Gmina Nowe Miasto is a rural gmina (administrative district) in Płońsk County, Masovian Voivodeship, in east-central Poland. Its seat is the village of Nowe Miasto, which lies approximately 17 km north-east of Płońsk and 54 km north-west of Warsaw.

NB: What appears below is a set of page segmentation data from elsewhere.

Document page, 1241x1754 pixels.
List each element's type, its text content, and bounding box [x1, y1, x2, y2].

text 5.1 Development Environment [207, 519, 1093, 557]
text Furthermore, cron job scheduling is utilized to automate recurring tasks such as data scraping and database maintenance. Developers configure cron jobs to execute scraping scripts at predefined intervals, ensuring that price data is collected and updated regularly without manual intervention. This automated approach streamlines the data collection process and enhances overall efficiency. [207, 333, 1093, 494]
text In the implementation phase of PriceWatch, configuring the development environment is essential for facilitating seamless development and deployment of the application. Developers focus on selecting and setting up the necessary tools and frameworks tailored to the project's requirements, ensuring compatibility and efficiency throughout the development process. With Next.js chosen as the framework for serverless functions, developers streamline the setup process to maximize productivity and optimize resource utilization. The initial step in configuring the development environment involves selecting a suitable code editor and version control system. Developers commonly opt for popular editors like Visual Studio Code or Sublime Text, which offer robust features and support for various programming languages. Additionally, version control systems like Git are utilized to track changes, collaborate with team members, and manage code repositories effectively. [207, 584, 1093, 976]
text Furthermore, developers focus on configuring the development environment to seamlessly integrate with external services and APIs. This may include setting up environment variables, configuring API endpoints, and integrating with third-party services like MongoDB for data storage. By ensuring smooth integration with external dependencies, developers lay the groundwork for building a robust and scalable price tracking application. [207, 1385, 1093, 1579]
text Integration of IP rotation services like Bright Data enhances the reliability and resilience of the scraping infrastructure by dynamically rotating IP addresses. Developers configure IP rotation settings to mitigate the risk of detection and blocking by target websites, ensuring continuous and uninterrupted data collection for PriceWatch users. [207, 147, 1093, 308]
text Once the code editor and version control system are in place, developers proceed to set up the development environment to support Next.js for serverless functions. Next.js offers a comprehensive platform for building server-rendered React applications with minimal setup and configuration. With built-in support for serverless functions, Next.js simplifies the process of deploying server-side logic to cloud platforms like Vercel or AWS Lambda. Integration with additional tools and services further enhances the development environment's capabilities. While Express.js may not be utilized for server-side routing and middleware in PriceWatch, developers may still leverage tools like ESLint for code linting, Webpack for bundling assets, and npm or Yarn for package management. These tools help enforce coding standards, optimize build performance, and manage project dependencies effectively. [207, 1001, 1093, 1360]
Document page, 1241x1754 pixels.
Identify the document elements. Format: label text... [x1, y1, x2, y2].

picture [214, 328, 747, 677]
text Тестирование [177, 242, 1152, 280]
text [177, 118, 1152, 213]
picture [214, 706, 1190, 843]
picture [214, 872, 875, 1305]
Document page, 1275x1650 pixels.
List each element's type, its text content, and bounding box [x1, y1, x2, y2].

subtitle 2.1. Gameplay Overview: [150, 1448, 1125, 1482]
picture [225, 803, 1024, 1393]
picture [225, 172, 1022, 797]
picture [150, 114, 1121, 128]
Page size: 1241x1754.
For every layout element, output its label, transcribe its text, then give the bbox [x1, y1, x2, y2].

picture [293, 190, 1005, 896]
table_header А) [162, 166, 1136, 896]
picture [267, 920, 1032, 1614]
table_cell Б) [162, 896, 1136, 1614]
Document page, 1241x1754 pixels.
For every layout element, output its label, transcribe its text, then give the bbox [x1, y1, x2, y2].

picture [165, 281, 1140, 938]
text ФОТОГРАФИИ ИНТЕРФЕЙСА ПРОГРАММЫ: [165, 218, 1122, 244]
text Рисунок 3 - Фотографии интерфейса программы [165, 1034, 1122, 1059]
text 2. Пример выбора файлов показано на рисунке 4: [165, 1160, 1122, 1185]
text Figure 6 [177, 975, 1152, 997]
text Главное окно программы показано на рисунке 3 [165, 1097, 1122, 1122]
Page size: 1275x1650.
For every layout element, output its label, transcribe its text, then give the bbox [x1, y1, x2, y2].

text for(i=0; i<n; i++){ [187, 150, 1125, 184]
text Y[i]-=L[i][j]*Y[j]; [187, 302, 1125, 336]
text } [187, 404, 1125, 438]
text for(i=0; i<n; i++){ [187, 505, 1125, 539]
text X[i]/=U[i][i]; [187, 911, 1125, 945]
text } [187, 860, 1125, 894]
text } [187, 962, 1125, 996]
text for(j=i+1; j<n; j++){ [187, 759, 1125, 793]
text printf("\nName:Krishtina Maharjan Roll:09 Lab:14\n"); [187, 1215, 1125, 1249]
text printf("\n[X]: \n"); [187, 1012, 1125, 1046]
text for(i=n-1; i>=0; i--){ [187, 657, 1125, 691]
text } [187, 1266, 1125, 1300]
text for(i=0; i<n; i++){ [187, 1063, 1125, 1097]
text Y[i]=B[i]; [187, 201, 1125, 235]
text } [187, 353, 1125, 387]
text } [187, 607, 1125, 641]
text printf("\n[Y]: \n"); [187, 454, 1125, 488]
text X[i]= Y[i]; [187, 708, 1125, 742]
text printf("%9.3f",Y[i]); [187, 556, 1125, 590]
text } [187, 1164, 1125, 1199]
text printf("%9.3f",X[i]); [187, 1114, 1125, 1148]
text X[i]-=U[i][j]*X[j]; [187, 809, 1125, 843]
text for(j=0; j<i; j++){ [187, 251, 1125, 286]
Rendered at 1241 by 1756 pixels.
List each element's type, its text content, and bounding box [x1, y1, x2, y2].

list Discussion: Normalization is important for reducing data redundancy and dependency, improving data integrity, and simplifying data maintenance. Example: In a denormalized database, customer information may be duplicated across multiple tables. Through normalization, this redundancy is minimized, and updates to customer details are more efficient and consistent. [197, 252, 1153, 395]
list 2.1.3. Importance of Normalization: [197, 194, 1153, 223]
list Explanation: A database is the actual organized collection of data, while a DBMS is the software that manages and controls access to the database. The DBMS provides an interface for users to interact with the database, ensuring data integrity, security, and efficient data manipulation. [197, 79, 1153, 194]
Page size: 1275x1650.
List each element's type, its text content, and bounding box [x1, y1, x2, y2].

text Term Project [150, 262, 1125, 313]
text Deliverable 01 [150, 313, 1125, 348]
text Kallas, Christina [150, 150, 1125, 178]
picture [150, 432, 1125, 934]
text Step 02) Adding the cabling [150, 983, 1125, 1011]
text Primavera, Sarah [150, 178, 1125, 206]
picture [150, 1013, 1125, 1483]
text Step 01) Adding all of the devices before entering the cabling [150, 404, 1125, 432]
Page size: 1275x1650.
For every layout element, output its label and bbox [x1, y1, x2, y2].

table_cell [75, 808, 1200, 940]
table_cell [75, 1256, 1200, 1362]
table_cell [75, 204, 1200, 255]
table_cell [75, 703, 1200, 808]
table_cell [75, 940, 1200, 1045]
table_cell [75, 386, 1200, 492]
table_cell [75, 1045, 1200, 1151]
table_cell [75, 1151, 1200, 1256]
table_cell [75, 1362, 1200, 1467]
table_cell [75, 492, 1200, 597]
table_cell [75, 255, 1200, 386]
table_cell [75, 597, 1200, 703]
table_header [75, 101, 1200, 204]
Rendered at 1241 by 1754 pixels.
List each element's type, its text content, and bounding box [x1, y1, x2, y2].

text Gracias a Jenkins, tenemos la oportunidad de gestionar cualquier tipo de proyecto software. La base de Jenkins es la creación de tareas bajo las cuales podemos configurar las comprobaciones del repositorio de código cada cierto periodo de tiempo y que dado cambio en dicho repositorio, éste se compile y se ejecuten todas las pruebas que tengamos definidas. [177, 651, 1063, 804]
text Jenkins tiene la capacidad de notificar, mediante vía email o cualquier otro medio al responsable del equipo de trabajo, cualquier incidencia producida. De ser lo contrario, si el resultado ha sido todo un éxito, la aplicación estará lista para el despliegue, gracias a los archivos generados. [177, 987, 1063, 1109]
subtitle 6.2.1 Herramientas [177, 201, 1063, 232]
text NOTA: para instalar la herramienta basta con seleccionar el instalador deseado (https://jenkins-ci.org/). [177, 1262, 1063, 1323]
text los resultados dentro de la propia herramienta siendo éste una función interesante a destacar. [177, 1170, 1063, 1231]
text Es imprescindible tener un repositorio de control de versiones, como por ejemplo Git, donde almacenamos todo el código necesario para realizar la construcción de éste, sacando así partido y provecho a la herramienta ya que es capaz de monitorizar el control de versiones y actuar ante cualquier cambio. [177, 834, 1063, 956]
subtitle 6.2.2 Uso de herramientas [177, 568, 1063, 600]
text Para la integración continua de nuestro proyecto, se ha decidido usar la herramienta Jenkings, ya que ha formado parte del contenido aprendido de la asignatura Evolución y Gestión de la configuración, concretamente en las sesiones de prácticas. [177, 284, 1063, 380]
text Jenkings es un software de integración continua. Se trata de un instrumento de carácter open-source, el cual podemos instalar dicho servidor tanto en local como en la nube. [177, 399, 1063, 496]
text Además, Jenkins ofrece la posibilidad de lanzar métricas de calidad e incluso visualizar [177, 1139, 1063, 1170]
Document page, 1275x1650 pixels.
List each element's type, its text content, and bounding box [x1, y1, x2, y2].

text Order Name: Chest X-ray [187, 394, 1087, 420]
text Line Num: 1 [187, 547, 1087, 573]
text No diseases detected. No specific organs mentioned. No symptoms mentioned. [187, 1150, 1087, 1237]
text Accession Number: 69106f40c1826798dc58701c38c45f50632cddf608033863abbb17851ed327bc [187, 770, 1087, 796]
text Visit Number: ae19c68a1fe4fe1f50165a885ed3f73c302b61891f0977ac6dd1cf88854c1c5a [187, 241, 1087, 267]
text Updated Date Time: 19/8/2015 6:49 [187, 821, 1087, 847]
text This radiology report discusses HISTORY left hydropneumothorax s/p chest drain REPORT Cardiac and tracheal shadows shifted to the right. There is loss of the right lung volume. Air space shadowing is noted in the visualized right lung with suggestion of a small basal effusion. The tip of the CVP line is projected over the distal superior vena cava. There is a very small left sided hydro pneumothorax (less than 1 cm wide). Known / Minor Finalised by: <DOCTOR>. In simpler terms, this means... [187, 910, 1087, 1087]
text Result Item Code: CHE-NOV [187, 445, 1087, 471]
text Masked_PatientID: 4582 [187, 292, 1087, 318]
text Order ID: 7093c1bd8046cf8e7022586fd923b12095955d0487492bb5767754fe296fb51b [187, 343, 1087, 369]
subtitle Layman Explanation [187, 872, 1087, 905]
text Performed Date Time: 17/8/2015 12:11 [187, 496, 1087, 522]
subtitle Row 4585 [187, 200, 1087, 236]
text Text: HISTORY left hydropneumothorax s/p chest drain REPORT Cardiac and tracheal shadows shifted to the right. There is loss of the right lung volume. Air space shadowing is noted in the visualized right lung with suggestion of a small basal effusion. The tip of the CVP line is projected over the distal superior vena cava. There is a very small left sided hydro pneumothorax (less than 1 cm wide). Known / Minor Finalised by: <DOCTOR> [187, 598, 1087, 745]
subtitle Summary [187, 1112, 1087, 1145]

The gmina covers an area of 118.35 km2, and as of 2006 its total population is 4,760 (4,724 in 2013).

==Villages==
Gmina Nowe Miasto contains the villages and settlements of:

- Adamowo
- Aleksandria
- Anielin
- Belin
- Czarnoty
- Gawłówek
- Gawłowo
- Gościmin Wielki
- Grabie
- Gucin
- Henrykowo
- Janopole
- Jurzyn
- Jurzynek
- Kadłubówka
- Karolinowo
- Kubice
- Latonice
- Miszewo B
- Miszewo Wielkie
- Modzele-Bartłomieje
- Nowe Miasto
- Nowe Miasto-Folwark
- Nowosiółki
- Popielżyn Dolny
- Przepitki
- Rostki
- Salomonka
- Szczawin
- Tomaszewo
- Władysławowo
- Wólka Szczawińska
- Zakobiel
- Zasonie
- Zawady B
- Zawady Stare
- Żołędowo

==Neighbouring gminas==
Gmina Nowe Miasto is bordered by the gminas of Joniec, Nasielsk, Sochocin, Sońsk and Świercze.